New Machine or New Autoscaling Cluster? Which Should I Choose?

When you begin to work with RONIN you are immediately faced with a choice — do you create a new machine? Or an autoscaling cluster? And what is the difference and why do you have to choose at all?

Machines

A machine is a single computer, even though it can have multiple virtual CPUs (cores) and therefore can run many things at the same time. When creating a machine you can select the type and desired number of of CPUs, the amount of memory you want, and whether you need any specialized hardware such as physically attached instance storage or GPUs. Because you're only working with the one machine, you run all of your commands and scripts directly from the command line, rather than submitting jobs to a scheduler to run elsewhere.

Autoscaling Clusters

An autoscaling cluster is a single computer (a head node) as above that is connected to some number of other computers (compute nodes) that can be deployed like an army of computing clones to do your bidding. When you submit jobs from the head node into a queue (using a queue manager such as slurm), compute nodes are created to do the work, and terminate when the work is completed. The number of compute nodes is flexible — you can specify a minimum number of compute nodes that are always running, and a maximum number of compute nodes, to limit how large the cluster can grow.

You can use an autoscaling cluster just like a machine by specifying a minimum number of compute nodes to be zero, as shown above. But you cannot turn a machine into a cluster. This is because a cluster comes with additional software to handle the queueing and autoscaling features, and has some shared drives to make it easier to install software and access data.

How do I choose?

Before you install and test all the software packages that you need for your research, think about the compute power you need. If the one analysis (sample, image, simulation, permutation test) you are trying to run is likely to turn into bajillions (when you get more data, or when you have fine-tuned your methodology), start with an autoscaling cluster. If instead you are working on a single analysis (for example, a statistical group analysis in R or Python), you might just want to create a machine. Machines are simpler, you have more choices for what operating system you want to choose, and they require less storage.

Software Installation

It is also important to think about where you install software in an autoscaling cluster vs a single machine. By default, there are three drives used by a cluster: /apps (for software), /shared (for shared data) and the root drive (everything that is not located in one of those other two directories). The /apps and /shared directories are shared with the head node and every compute node, so all nodes see the single copy of new software and data that are placed in those directories immediately.

Think before you write!
On a cluster, the best thing to do is to install your software in /apps and set your PATH environment variable to find your programs there. Write your analyses to place output files in unique directories or files in /shared. This approach allows you to make changes to your software quickly and organize your storage space efficiently.

However, most instructions that you find for installing scientific software assume the software goes in the root drive — in directories such as /usr/bin and /usr/local/bin — because that is the most logical place to install it on your laptop or desktop.

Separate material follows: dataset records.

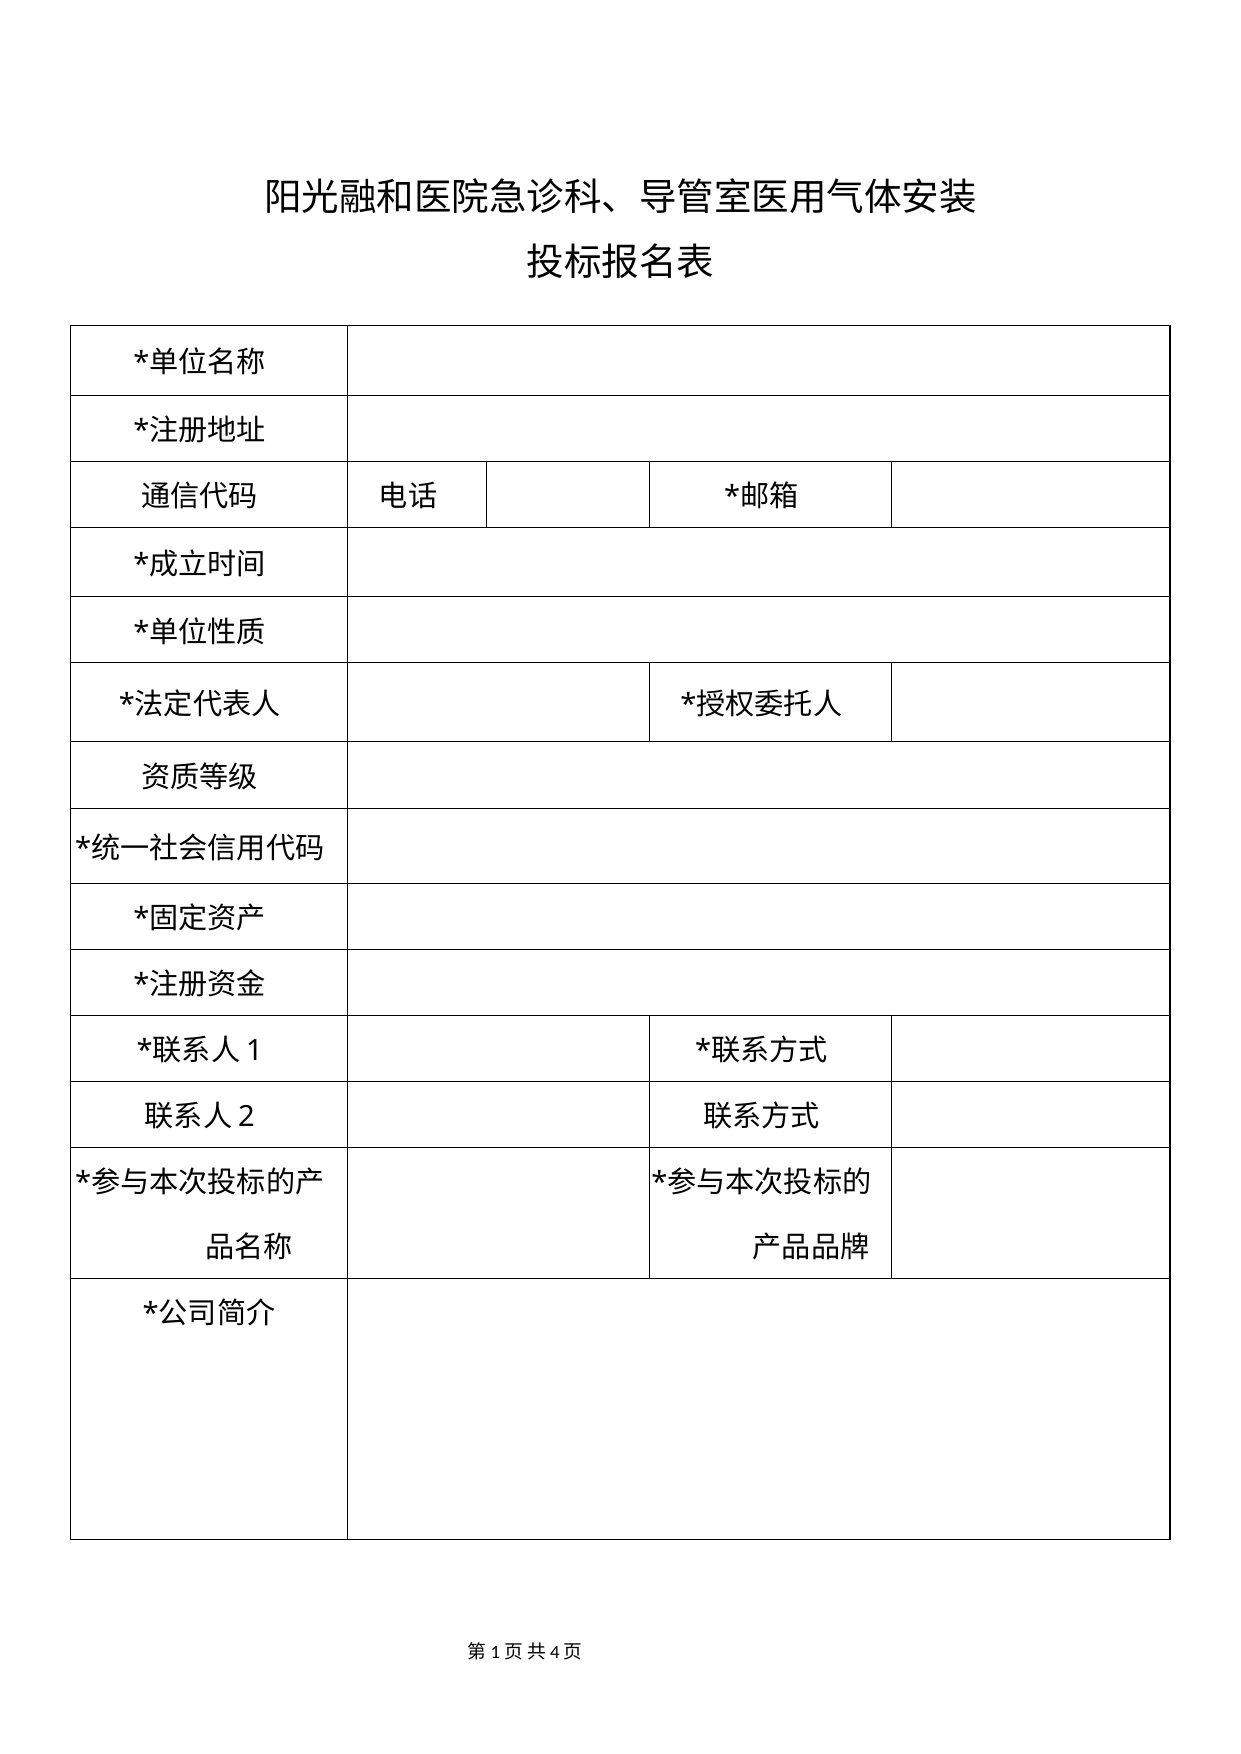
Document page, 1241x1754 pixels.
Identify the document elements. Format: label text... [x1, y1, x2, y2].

table_cell *成立时间 [71, 528, 347, 596]
table_header [348, 326, 1169, 394]
table_cell *联系方式 [650, 1016, 891, 1081]
text 投标报名表 [187, 227, 1053, 292]
table_cell *注册资金 [71, 950, 347, 1014]
table_cell [348, 1148, 649, 1278]
table_cell *公司简介 [71, 1279, 347, 1539]
table_cell *参与本次投标的产品名称 [71, 1148, 347, 1278]
table_cell [892, 462, 1169, 527]
table_cell 联系人2 [71, 1082, 347, 1147]
table_cell 资质等级 [71, 742, 347, 807]
table_cell [892, 1016, 1169, 1081]
text 阳光融和医院急诊科、导管室医用气体安装 [187, 162, 1053, 227]
table_cell [892, 1148, 1169, 1278]
table_cell [348, 1082, 649, 1147]
table_cell *邮箱 [650, 462, 891, 527]
table_cell 联系方式 [650, 1082, 891, 1147]
table_cell [348, 528, 1169, 596]
table_cell [892, 1082, 1169, 1147]
table_cell [348, 884, 1169, 948]
table_cell *授权委托人 [650, 663, 891, 741]
table_cell [348, 809, 1169, 882]
table_cell [487, 462, 649, 527]
table_cell *联系人1 [71, 1016, 347, 1081]
table_cell *统一社会信用代码 [71, 809, 347, 882]
table_cell [348, 950, 1169, 1014]
table_cell [348, 1016, 649, 1081]
table_cell *参与本次投标的产品品牌 [650, 1148, 891, 1278]
table_cell *固定资产 [71, 884, 347, 948]
table_header *单位名称 [71, 326, 347, 394]
table_cell [348, 742, 1169, 807]
table_cell [348, 663, 649, 741]
table_cell *单位性质 [71, 597, 347, 662]
table_cell 电话 [348, 462, 486, 527]
table_cell *注册地址 [71, 396, 347, 461]
table_cell [348, 597, 1169, 662]
table_cell *法定代表人 [71, 663, 347, 741]
table_cell [348, 396, 1169, 461]
table_cell 通信代码 [71, 462, 347, 527]
table_cell [892, 663, 1169, 741]
table_cell [348, 1279, 1169, 1539]
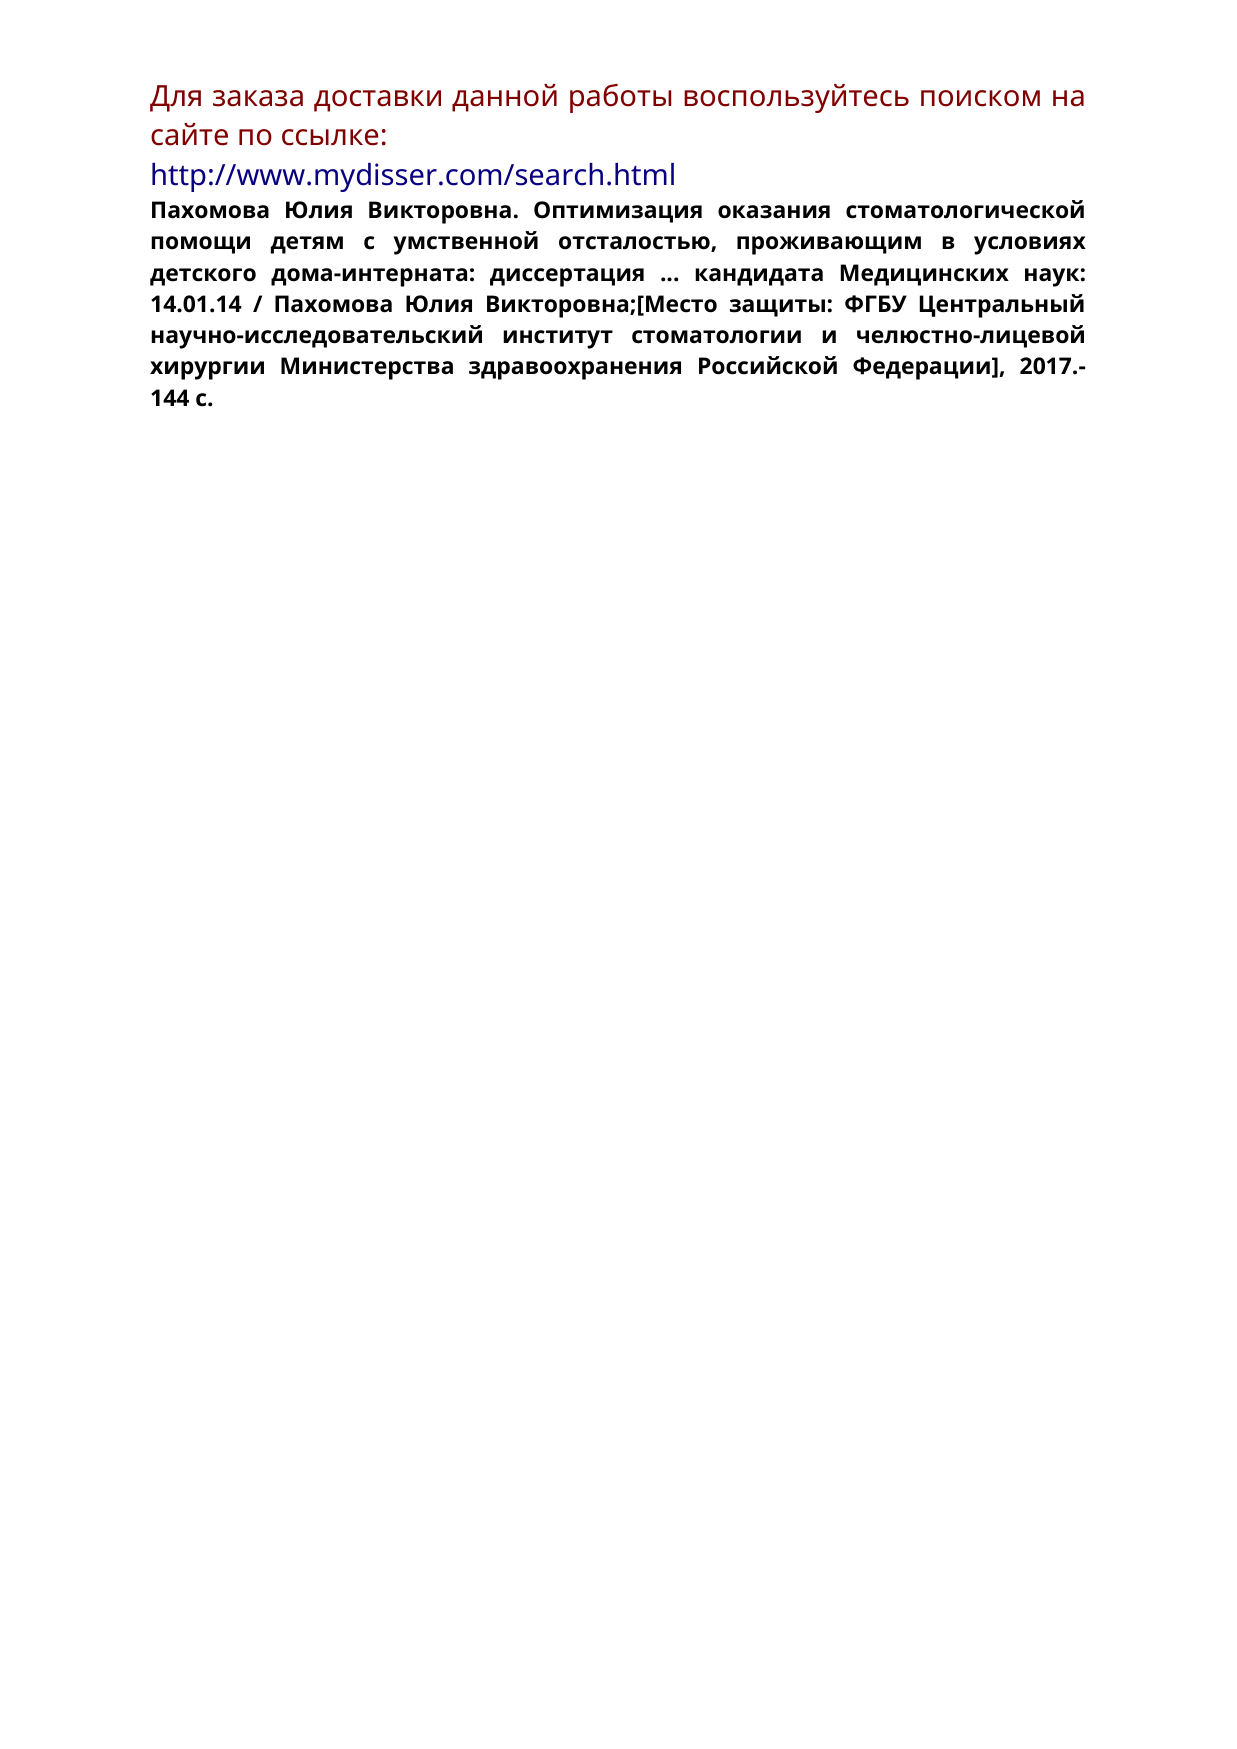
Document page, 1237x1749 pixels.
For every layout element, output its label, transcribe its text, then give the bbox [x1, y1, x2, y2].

text Пахомова Юлия Викторовна. Оптимизация оказания стоматологической помощи детям с умственной отсталостью, проживающим в условиях детского дома-интерната: диссертация ... кандидата Медицинских наук: 14.01.14 / Пахомова Юлия Викторовна;[Место защиты: ФГБУ Центральный научно-исследовательский институт стоматологии и челюстно-лицевой хирургии Министерства здравоохранения Российской Федерации], 2017.- 144 с. [150, 194, 1086, 413]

But any changes made to the root drive on the head node after the cluster is launched will not automatically be reflected on the compute nodes, meaning your compute nodes won't be able to find your newly-installed software. If figuring out how to install your software in /apps would require a brown belt in Linux system administration, no worries! There is a way to use software that you install in the root drive with your cluster, but to do so you need to (1) package your cluster, (2) relaunch your cluster using the package. Upon relaunch, the compute nodes that are created will have their own copy of all the software installed on the head node root drive. This process takes about an hour, and be aware that if you install new software on the head node root drive, you will need to repackage and relaunch your cluster for that software to be visible to the compute nodes.

Finally, in the cloud computers come and go, and there is always time to change your mind. When you work out what you want to install, save those commands, and you will have a head start on your next computational creation.